I hope YC does something like this again in the future, but I'd suggest a
different approach: Rather than asking HN to help select _startups to fund_ ,
I'd suggest asking HN to help select _startups to interview_. This would solve
the problem of needing an out-of-band mechanism to determine if an application
is "real" or not; worst case, YC would end up paying travel expenses for some
companies they decide not to fund. I suspect that the advantage of having
extra eyeballs ensure that they don't overlook promising startups[4] would
easily justify this -- not to mention the possibility of saving YC lots of
time on in-house reviewing.

The one biggest danger I see with this is the potential for vote brigading; I
suspect that we would have had more of that if it was announced at the start
that votes would be a significant deciding factor. One possible way of solving
this would be to limit voting choices, e.g., ask each person to pick one out
of a small subset, so who only turn up because they want to support a
particular candidate would usually end up filtering themselves out. I
suggested this to Dan, but he thought that there wouldn't be enough voters to
make this feasible; I'm not sure I agree with him.

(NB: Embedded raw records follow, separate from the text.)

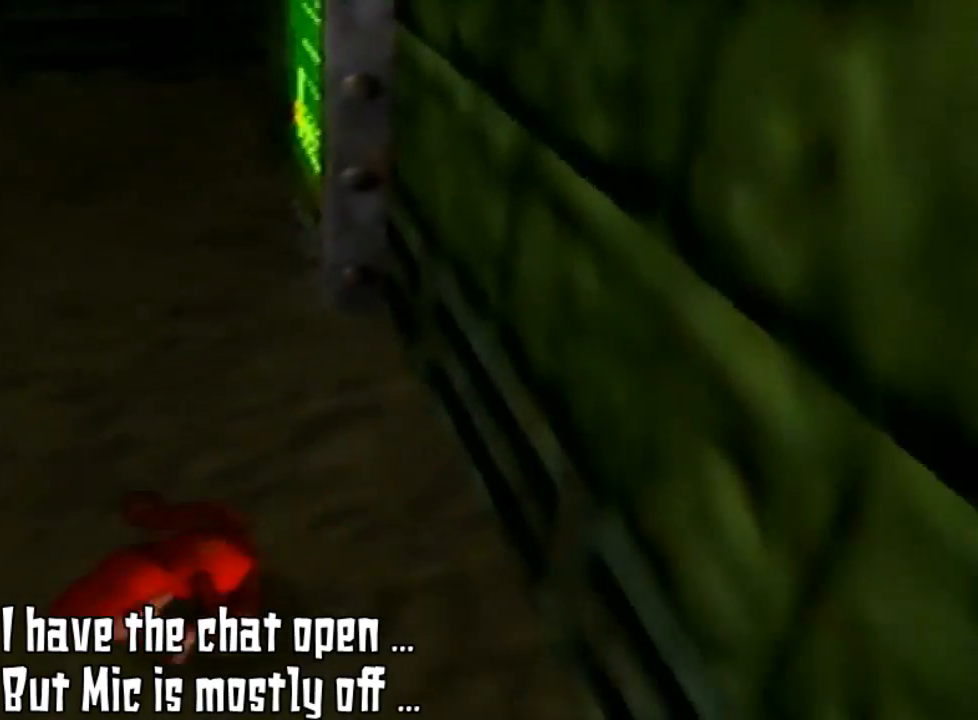
{"buttons": [], "left_stick": "center", "events": [[167, "left_stick", "center"], [300, "R1", "down"], [467, "R1", "up"]]}
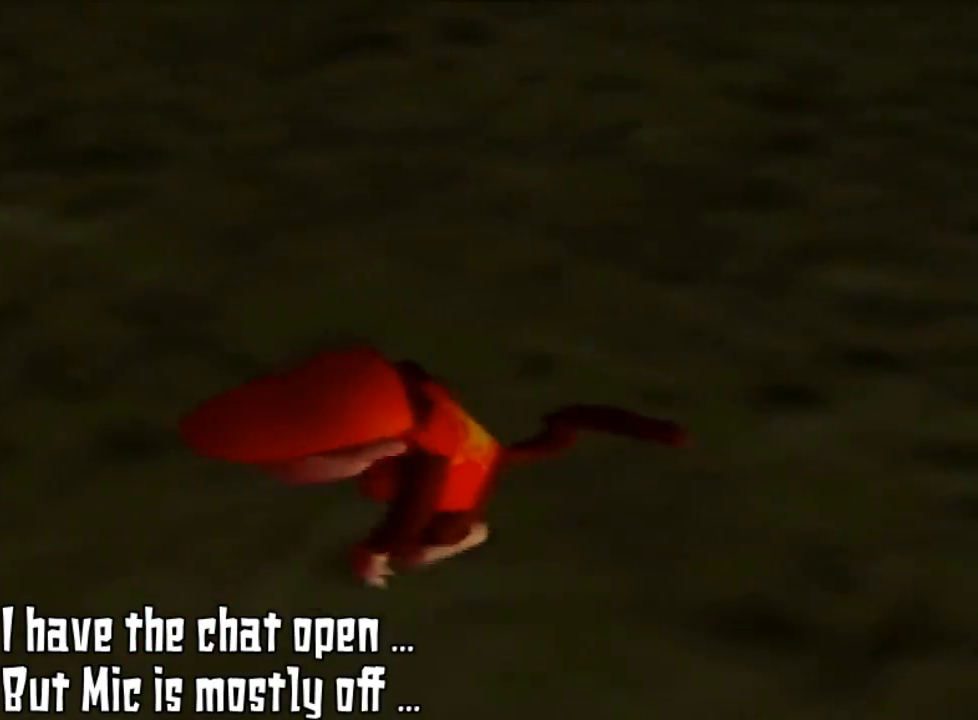
{"buttons": [], "left_stick": "center", "events": []}
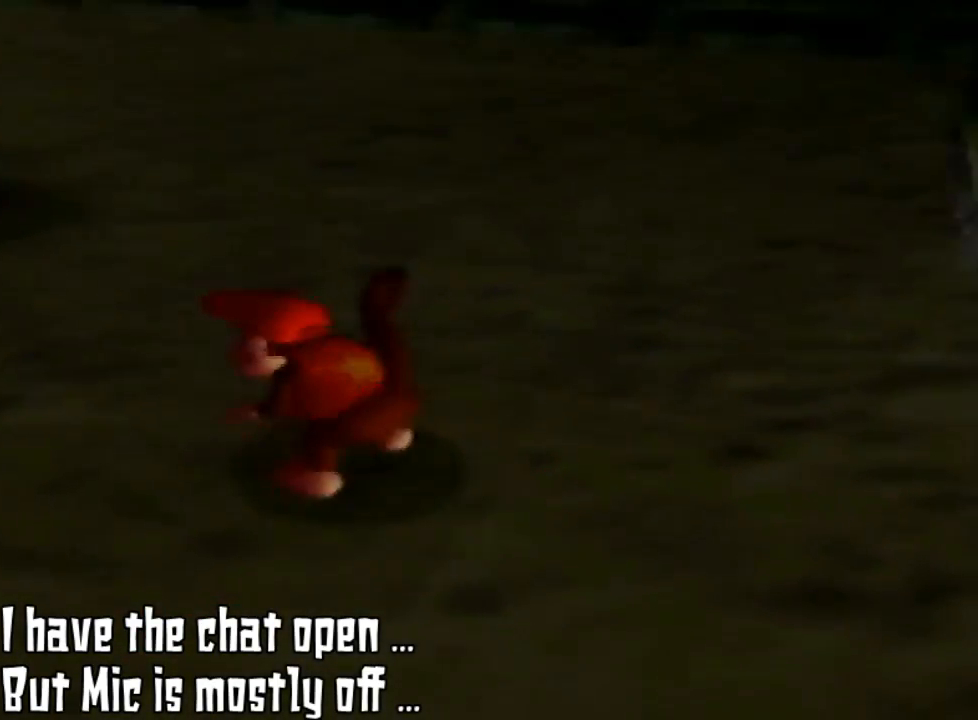
{"buttons": [], "left_stick": "up-left", "events": [[67, "left_stick", "up-left"]]}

Obviously I have no idea how this experiment is being viewed from YC's
perspective -- and it sounds like YC won't know how they view it for a while
yet either -- but as an external observer I'd say that this was a very
interesting and very successful experiment.

[1] I'm sure that most people who voted for pinboard did not do so because
they thought it would be a good investment. This gets back to the "it's not
really clear what YC is trying to accomplish with YC Fellowships" problem
which I've mentioned in earlier threads, but the original call was to "fund
startups", not "fund your friends".

[2] I think that YC could gain a lot by creating some other mechanism to bring
people like Maciej into the system -- something like an "honorary YC founder"
status. But I don't think funding is the answer here.

[3] I'm a Canadian and not particularly familiar with the US legal system; but
I've seen enough of it to know that (a) there's a huge amount of money there,
and (b) they desperately need an infusion of technological competence.

[4] I'd be interested to know if any of the three had applied to YC via the
normal route: Did HN identify good startups which YC missed, or would YC have
funded these three anyway?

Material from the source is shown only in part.